Considerado el poema épico más relevante de la literatura inglesa, El Paraíso perdido empieza –como las epopeyas clásicas- con una invocación a las Musas y utiliza el verso blanco, sin rima, atendiendo sólo a su ritmo. Difiere de ellas, porque, a pesar de su clara tendencia narrativa, reflejada en la extensión de sus líneas, no maneja el hexámetro sino versos con cinco pies cuya sílaba par está acentuada, facilitándole su adaptación a la prosodia de la lengua inglesa. Milton no fue el creador, aunque alcanzó una destreza asombrosa en su uso, siendo imitado después. En realidad, el metro ya había sido empleado antes en piezas teatrales y sonetos por Marlowe –autor de un Fausto– y por Shakespeare. Pero, precisamente, el hecho de que procediera de la poesía dramática, donde existe el diálogo –por cierto, igual que en El Paraíso perdido–, y de la lírica, donde se acentúa la individualidad, convertía la obra en pionera de un nuevo estilo literario. La epopeya había sido hasta entonces un poema objetivo y absoluto que subordinaba las acciones de los héroes a una lógica colectiva, a un pueblo. Aquí, en cambio, el poeta se interponía con sus opiniones y, aunque el marco fuera absoluto por su carácter mítico, el tema principal era la desobediencia, el apartarse de la norma común a todos, donde justamente reside el núcleo del pecado. Las constantes desviaciones métricas en las que incurría Milton mediante cesuras y contracciones respondían también a una visión peculiar del universo, la de que lo perfecto, en cuanto totalidad acabada, incluye de forma necesaria a lo defectuoso, esto es, al error y la equivocación. Por esta razón, algunos ilustrados alemanes rechazaron traducir el poema sintiéndose incapaces de reproducir en su idioma los matices del original.

[Registros de un conjunto de datos]

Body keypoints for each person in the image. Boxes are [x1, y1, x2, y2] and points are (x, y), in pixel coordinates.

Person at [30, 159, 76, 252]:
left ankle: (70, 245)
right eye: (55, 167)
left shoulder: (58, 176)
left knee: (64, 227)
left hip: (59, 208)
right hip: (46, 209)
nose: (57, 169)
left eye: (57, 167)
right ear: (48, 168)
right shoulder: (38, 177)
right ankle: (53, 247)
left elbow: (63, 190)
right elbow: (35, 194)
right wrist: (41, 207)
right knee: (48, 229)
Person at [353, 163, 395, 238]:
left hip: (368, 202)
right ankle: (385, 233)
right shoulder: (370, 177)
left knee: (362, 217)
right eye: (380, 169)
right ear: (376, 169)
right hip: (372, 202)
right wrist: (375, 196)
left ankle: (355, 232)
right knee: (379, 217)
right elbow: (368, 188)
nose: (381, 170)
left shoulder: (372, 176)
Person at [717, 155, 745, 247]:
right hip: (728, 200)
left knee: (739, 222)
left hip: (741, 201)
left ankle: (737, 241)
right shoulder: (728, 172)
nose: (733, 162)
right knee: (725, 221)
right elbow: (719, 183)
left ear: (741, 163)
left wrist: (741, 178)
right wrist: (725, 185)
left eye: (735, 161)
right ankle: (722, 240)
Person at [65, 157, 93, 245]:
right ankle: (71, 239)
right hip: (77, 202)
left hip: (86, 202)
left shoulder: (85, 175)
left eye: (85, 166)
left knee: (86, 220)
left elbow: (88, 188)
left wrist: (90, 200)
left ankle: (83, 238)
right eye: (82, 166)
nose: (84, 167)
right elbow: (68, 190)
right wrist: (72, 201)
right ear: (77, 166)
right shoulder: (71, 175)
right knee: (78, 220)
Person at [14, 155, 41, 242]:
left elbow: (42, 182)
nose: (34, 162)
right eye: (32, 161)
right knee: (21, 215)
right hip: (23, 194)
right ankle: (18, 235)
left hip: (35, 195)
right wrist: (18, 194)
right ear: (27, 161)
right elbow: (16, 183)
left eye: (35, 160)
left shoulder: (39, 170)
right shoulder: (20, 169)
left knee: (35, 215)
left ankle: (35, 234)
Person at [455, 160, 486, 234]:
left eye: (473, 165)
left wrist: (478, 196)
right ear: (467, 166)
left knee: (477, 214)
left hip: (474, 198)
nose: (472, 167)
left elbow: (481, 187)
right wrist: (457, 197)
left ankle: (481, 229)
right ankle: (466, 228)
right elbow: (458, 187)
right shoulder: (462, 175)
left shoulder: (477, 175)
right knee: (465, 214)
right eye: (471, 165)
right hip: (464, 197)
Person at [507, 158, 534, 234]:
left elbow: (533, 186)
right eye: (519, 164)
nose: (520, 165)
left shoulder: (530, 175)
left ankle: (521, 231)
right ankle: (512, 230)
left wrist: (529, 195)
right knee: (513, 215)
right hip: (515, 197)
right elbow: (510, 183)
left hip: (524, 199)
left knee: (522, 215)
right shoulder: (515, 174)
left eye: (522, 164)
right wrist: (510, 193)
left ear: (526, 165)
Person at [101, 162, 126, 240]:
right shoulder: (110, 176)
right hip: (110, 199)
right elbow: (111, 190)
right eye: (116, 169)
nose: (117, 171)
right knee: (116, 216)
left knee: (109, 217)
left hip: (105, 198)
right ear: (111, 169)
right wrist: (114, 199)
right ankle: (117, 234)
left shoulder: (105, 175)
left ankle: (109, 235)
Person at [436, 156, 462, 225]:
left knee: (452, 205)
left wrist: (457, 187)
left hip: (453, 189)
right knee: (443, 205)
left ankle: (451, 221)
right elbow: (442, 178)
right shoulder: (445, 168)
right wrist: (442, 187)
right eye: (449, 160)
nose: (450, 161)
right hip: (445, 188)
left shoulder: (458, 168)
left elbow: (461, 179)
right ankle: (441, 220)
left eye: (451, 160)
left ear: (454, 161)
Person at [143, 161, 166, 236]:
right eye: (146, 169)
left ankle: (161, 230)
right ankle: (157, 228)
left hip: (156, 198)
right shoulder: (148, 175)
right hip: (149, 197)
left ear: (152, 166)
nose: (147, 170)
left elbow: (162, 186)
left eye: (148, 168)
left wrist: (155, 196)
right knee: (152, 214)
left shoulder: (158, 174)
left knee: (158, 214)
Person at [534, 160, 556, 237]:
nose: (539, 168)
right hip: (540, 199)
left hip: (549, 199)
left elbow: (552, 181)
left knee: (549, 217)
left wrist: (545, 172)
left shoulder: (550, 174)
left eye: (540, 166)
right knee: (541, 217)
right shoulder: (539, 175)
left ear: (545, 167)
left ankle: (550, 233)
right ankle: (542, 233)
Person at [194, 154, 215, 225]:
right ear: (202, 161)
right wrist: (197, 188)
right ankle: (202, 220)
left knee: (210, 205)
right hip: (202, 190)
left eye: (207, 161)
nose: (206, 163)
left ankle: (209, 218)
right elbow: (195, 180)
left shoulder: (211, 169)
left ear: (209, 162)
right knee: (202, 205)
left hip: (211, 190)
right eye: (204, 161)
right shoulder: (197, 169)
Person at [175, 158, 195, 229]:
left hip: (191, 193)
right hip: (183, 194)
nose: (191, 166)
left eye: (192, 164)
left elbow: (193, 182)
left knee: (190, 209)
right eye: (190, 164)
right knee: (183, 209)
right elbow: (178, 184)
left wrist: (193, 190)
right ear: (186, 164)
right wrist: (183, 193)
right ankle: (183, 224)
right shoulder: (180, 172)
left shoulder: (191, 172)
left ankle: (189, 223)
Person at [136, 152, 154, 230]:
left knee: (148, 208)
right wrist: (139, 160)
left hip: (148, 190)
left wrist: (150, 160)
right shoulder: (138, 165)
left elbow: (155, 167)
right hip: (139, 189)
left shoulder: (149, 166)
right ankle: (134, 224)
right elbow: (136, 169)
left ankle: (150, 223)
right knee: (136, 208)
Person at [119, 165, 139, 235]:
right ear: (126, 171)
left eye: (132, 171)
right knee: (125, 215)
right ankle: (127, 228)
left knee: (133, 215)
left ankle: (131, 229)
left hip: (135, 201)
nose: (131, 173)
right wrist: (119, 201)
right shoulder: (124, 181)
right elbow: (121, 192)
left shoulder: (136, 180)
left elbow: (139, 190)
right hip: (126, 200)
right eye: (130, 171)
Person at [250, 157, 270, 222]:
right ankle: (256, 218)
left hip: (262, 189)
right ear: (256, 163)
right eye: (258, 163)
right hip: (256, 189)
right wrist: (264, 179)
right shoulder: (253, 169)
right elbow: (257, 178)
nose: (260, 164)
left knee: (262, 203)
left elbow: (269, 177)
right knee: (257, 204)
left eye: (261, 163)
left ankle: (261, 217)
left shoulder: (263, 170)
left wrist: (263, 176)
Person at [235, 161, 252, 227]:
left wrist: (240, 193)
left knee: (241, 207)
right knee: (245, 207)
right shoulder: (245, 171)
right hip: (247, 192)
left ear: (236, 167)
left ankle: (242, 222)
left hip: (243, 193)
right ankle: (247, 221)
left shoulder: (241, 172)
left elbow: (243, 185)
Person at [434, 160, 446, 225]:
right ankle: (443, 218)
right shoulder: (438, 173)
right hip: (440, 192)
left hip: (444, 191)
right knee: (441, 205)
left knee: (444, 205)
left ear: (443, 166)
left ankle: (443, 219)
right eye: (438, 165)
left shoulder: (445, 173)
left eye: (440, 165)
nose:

• Objetivo de la tarea
Contesta con datos del texto sobre El Paraíso perdido:
(a) ¿Con qué empieza el poema, igual que las epopeyas clásicas?
(b) ¿Quiénes habían usado antes ese metro en piezas teatrales y sonetos?
(c) ¿Por qué algunos ilustrados alemanes rechazaron traducir el poema?

• Respuesta al ejercicio
(a) Con una invocación a las Musas.
(b) Marlowe y Shakespeare.
(c) Porque se sentían incapaces de reproducir en su idioma los matices del original.